Uşak’ta etkili bir nüfuz kuran bir diğer şahsiyet Uşak Voyvodası Acemoğlu Seyyid Ahmed’dir. Kardeşi Kara Şahin ile birlikte 1790’da Osmanlı-Rus savaşı için çağrıldığı sefere gitmeyince şikâyetler üzerine takibata uğradı. Anadolu Valisi Hacı Ali Paşa’nın görevlendirdiği kuvvetleri Uşak’ın Öksüz köyündeki çatışmada bozguna uğrattı. Ardından Uşak şehrine giderek tahkim ettiği kaleye yerleşti. Silâhlı işgale uğrayan Uşak halkı, Acemoğlu’nun tarafında yer almak zorunda kaldı. Üzerine sevkedilen Ali Paşa şehri topa tutmak için hükümetten izin istediyse de bu sırada Acemoğlu bir yolunu bularak kaçtı. Kapandığı kale yıkıldı, mallarına devletçe el konuldu. XIX. yüzyılın ikinci yarısında Uşak’a gelen Charles Texier, Acemoğlu Seyyid Ahmed’den Hacı Murad oğlu diye bahseder. İstiklâl sevdasına düşen bu derebeyinin Uşak Kalesi’ni tahkim ettiğini, erzak ve mühimmatla doldurduğunu bildirir. Ardından şehir XX. yüzyılın başlarına kadar sakin ve huzurlu bir dönem geçirdi. Millî Mücadele yıllarında Uşak’ta Müdâfaa-i Hukuk Hey’et-i Milliyyesi adlı cemiyet kuruldu. İttihat ve Terakkî Cemiyeti’nin bir uzantısı olan Karakol Cemiyeti ile irtibat kuran bu cemiyete halk gereken ilgiyi göstermedi. 30 Temmuz 1919’da İbrâhim Bey’in (Tahtakılıç) başkanlığında Uşak Redd-i İlhak Cemiyeti teşekkül etti. Ağustos 1919’da toplanan Alaşehir Kongresi’nin ardından bu cemiyetin adı Hareket-i Milliyye ve Redd-i İlhak Cemiyeti Hey’et-i Merkeziyyesi şeklinde değiştirildi. 31 Temmuz 1920’de Mustafa Kemal Paşa, Uşak’a gelerek Kuvâ-yi Milliye birliklerini denetledikten yaklaşık bir ay sonra Yunan kuvvetleri Uşak’ı işgal etti (29 Ağustos 1920). Bu işgal iki yıl sürdü. 26 Ağustos 1922’de Afyon’da başlayan Büyük Taarruz neticesinde Uşak 1 Eylül 1922’de işgalden kurtuldu. Ancak geri çekilen işgal kuvvetleri geçtikleri yerleri yakıp yıktı, Uşak’a da büyük zarar verdi. Üç mahalle tamamen, bir mahalle ise kısmen yandı. Bu yangınlar sırasında pek çok ev, dükkân, cami, mescid, medrese harap oldu. Sadece şehirde 1000’in üzerinde insan öldürüldü.

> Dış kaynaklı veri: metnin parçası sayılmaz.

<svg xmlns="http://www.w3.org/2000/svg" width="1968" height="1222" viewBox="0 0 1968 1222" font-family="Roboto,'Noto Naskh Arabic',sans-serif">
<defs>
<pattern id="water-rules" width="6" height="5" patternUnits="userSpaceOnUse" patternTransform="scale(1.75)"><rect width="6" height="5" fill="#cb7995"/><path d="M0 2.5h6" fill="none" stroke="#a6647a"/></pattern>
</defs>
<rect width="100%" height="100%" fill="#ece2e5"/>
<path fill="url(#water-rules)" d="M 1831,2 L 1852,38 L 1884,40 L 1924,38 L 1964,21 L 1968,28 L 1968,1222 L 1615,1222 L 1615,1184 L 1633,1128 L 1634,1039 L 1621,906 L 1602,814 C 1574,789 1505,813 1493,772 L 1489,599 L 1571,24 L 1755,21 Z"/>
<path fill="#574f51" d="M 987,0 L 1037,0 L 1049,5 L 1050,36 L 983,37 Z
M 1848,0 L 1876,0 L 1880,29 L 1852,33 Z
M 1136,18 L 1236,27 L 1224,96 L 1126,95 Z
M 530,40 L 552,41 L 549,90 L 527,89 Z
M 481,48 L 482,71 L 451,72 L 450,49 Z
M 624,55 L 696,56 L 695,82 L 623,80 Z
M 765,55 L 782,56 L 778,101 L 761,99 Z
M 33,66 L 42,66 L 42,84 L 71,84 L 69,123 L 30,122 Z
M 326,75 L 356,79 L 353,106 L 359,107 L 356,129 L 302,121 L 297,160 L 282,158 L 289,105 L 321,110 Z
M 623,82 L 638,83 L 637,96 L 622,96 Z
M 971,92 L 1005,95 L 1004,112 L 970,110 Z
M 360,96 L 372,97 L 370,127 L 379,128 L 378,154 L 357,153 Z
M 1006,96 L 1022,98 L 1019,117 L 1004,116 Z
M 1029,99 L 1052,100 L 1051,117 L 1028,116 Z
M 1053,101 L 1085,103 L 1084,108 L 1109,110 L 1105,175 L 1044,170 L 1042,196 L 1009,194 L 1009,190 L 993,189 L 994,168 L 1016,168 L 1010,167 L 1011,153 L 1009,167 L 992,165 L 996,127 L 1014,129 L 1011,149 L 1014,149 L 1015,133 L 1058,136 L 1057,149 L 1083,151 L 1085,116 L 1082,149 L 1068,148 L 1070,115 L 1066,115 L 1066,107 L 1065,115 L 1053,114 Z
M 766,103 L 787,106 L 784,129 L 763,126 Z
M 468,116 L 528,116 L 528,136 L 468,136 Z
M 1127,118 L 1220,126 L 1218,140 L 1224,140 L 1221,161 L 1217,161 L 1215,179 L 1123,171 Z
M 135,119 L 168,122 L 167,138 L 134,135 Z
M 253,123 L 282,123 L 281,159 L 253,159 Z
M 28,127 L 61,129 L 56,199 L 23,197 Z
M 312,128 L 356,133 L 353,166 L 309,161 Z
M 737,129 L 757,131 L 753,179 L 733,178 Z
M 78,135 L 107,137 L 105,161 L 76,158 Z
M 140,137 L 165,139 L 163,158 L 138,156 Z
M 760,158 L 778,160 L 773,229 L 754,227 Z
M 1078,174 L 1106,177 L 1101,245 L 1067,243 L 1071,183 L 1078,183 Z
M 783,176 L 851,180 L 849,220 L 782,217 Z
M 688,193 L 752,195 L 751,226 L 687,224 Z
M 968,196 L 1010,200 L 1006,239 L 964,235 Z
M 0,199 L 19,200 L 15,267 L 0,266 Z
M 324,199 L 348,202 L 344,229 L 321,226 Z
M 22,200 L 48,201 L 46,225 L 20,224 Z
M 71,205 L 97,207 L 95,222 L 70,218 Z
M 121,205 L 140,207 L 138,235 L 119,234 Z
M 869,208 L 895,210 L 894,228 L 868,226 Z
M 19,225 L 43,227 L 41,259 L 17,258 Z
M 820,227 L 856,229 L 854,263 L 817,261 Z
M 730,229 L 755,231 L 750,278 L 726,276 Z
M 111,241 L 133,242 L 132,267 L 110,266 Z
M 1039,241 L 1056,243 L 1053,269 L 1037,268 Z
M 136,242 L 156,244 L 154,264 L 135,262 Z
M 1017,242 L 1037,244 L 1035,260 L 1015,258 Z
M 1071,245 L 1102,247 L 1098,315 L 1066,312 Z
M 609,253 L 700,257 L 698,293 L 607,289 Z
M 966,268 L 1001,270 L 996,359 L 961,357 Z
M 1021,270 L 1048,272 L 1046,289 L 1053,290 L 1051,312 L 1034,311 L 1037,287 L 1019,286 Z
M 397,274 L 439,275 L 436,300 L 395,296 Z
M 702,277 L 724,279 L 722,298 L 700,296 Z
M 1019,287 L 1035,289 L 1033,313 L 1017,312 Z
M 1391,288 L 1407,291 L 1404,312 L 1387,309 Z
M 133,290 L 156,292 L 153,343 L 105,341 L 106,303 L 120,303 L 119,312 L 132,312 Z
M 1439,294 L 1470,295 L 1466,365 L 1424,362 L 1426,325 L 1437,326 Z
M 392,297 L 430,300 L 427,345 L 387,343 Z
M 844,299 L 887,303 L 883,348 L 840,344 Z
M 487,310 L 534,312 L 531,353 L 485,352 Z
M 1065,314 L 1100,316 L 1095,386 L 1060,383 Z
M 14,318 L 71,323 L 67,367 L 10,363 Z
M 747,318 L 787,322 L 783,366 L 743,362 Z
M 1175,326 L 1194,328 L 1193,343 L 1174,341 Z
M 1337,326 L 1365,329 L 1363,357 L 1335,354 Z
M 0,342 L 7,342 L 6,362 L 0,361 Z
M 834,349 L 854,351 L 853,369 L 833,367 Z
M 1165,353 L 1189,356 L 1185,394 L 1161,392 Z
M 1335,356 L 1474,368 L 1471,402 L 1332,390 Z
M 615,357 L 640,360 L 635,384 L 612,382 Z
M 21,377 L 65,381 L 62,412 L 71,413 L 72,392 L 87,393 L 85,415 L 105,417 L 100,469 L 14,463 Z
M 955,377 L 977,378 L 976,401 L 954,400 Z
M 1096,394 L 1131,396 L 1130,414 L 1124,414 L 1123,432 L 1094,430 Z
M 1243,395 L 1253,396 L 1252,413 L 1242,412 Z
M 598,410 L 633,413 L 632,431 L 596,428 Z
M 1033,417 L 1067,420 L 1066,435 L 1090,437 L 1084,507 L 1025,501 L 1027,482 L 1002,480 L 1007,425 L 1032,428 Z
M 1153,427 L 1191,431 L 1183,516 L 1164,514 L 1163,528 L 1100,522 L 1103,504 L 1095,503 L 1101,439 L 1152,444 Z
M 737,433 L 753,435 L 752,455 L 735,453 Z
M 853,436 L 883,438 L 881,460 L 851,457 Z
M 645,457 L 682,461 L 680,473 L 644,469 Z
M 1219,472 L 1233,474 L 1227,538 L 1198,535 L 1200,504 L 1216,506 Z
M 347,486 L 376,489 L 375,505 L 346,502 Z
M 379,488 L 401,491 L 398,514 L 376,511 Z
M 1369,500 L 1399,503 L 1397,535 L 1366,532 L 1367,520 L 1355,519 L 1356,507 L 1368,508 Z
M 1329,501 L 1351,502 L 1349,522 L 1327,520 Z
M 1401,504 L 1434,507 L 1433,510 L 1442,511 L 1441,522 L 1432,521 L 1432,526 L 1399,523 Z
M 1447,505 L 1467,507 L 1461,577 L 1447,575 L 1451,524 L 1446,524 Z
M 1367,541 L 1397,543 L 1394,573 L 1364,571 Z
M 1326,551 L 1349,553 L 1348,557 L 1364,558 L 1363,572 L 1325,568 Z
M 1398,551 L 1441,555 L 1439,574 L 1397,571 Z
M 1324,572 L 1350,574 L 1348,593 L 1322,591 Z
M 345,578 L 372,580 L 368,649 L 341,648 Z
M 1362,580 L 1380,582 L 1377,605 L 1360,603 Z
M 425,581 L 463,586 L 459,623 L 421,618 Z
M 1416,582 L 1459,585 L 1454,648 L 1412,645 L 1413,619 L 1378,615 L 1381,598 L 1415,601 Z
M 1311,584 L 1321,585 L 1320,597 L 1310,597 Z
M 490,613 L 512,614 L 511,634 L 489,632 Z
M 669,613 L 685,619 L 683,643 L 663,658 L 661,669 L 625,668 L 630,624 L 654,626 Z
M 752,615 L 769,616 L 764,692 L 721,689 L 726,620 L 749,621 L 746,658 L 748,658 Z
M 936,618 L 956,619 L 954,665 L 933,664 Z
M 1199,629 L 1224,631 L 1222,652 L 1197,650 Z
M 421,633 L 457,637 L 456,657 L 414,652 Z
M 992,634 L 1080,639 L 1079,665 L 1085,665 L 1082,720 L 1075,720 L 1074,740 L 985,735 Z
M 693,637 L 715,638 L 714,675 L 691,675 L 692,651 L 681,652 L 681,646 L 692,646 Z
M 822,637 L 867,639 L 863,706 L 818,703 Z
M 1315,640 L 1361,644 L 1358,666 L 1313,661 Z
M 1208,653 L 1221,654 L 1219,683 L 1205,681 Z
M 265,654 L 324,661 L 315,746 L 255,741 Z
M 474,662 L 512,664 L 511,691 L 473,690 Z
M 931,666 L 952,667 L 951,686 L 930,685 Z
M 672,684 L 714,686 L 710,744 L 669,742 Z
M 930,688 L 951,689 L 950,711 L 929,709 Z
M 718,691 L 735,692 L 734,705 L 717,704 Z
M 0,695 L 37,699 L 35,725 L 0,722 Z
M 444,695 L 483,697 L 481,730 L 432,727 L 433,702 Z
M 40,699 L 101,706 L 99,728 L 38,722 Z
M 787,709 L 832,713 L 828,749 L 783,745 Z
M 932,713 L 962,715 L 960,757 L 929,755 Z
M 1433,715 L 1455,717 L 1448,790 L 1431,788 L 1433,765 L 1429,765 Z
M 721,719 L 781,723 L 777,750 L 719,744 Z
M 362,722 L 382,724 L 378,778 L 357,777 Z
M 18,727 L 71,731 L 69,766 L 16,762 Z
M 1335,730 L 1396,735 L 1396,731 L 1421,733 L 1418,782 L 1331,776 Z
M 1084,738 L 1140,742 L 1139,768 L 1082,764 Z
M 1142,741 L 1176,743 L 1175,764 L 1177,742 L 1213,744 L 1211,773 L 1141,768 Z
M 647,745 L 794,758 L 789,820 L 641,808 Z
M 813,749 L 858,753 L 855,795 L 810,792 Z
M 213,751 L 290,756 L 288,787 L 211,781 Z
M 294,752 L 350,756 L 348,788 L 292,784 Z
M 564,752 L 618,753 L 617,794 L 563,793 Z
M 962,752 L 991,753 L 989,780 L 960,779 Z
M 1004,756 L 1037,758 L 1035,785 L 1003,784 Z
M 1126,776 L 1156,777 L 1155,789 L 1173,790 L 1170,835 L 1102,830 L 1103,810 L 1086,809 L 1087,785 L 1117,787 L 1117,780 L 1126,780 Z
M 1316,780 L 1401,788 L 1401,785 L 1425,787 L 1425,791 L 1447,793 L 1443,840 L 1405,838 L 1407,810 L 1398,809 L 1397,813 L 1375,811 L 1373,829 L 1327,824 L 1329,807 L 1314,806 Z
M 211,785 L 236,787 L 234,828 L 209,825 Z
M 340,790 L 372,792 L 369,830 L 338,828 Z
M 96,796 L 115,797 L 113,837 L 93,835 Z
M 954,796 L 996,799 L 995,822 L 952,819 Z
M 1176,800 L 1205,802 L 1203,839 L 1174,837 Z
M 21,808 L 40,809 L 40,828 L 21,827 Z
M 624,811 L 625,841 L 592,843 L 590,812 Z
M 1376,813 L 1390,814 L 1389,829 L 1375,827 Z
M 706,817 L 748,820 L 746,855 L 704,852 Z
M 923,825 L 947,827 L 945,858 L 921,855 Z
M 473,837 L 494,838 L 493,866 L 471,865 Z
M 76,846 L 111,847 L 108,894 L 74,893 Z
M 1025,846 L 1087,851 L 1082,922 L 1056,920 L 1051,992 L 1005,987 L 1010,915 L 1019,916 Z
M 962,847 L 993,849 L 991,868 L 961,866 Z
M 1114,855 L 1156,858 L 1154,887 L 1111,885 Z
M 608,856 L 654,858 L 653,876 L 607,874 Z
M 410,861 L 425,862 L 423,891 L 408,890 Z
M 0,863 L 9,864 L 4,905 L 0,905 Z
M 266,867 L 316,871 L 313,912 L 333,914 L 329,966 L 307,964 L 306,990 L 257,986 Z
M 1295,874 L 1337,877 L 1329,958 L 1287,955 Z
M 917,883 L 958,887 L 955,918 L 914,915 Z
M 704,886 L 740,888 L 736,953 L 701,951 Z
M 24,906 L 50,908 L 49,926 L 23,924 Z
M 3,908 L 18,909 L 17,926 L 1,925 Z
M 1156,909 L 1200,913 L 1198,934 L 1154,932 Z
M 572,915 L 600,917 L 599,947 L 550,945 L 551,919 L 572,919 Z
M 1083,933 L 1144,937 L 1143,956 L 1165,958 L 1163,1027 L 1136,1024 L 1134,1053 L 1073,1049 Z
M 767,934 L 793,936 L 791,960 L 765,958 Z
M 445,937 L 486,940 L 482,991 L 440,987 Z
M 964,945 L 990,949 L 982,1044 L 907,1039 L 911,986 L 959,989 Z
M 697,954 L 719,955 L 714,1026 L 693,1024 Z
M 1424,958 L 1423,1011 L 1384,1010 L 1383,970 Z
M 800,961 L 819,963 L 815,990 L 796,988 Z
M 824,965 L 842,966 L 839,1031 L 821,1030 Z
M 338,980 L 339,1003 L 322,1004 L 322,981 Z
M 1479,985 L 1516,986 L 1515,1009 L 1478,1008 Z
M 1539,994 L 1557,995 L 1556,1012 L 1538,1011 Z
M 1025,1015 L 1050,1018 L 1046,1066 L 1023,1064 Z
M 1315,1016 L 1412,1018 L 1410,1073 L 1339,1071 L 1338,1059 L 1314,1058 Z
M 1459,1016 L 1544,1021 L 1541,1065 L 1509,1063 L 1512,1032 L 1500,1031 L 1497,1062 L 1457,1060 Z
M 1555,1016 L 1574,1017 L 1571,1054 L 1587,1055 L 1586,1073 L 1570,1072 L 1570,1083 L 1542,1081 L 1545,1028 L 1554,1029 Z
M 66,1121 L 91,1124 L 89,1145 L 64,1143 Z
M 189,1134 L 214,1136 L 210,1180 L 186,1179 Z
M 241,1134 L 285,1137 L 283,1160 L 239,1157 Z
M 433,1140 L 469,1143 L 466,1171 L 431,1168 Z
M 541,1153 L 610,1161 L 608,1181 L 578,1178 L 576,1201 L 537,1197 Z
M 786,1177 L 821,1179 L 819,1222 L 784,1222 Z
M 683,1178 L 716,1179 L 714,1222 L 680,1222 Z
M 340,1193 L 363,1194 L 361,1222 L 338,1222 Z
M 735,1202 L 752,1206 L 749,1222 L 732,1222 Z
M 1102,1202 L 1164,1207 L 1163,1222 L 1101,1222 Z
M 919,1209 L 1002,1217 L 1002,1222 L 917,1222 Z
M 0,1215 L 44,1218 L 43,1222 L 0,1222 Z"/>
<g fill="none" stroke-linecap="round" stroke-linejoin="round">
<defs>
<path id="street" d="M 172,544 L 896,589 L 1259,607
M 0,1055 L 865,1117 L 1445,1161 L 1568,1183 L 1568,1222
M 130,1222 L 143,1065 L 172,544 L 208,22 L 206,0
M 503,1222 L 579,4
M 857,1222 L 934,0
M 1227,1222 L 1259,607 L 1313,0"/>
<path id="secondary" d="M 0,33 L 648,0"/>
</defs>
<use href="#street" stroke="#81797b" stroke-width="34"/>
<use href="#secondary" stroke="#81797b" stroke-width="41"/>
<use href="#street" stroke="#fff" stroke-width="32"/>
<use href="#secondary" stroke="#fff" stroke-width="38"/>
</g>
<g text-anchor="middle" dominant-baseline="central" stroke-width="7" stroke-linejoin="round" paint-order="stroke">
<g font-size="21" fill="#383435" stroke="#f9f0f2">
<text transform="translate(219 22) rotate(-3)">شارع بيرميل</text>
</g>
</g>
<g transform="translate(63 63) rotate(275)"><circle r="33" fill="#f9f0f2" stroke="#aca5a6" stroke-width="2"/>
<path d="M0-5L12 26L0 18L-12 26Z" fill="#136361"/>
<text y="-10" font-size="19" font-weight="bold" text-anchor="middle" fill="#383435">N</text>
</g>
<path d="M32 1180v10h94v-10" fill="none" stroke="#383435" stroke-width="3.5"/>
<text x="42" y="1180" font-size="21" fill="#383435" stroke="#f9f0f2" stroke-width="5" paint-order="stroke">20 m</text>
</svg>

Fizikî Yapı, Nüfus ve Ekonomik Durum. Uşak’ın en eski yerleşim yeri kuzeydoğu kesiminde kurulan Aybey mahallesidir. Şehir zamanla bu mahallenin güneyine doğru büyüyerek gelişti. Kâtib Çelebi, Uşak’ın Murat dağının yakınında bir dere içinde kaleli bir kasaba olduğunu yazar. Evliya Çelebi ise kalenin harap durumda bulunduğunu, şehir halkının Celâlî eşkıyası korkusundan kale surlarını 5 arşın yüksekliğinde ve 2000 adım uzunluğunda yeniden inşa ettiğini söyler. Ona göre kale beş kapılı olup doğusunda Banaz, kıble tarafında Honaz, güneyinde Komar, batısında Kula ve kuzeyinde Gediz Kapısı yer alır. Kare şeklinde tuğla ve taşla yeniden inşa edilen surlar pek sağlam değildir. Kalenin yalnızca Banaz tarafında Buğdaypazarı Kapısı’nda hendeği bulunmaktadır. Suyun öte tarafına tek gözlü taş köprüden geçilir; namazgâh ve kabristan bu taraftadır. Kalenin dizdarı, askeri ve cephanesi de yoktur. Şehrin fizikî yapısı ve nüfusu hakkında tahrir kayıtlarından önemli bilgiler edinilir. 926 (1520) tarihli Tahrir Defteri’ne göre Uşak on mahalleden teşekkül etmektedir. 937’de (1530) on bir mahalle, 978’de (1570) on iki mahalle mevcuttur. Bu mahalleler cami-mescid ve şahıs ismi taşıyan mahalleler olarak ikiye ayrılmaktadır. Bir cami veya mescid etrafında kurulan mahalleler Cami, Hacı Hasan Mescidi, Hacı Sıddık Mescidi, Memi Çelebi Mescidi, Aybey Mescidi, Meşhed Mescidi, Hacı Hızır Mescidi, Süleyman Fakih Mescidi, Hacı Yararlu Mescidi ve Kassab Hasan Mescidi mahalleleridir. Şahıs ismi taşıyan mahalleler ise Burhan Fakih ile Celâl (Cedîd) mahallesidir. 1090 (1679) tarihli Avârız Defteri’nde ve 1260 (1844) tarihli temettuat defterlerinde Uşak’ın dokuz mahallesi zikredilir. Bunlar Aybey, Kamer, Cuma, Sabah, Eslice, Hacı Hızır, Burhan Fakih, Hacı Hasan ve Karaağaç’tır. Hacı Hasan mahallesinde müslümanlarla gayri müslimler beraber yaşamaktadır. 1890 tarihli Hudâvendigâr Vilâyeti Salnâmesi’nde şehirde on bir mahalle kayıtlıdır.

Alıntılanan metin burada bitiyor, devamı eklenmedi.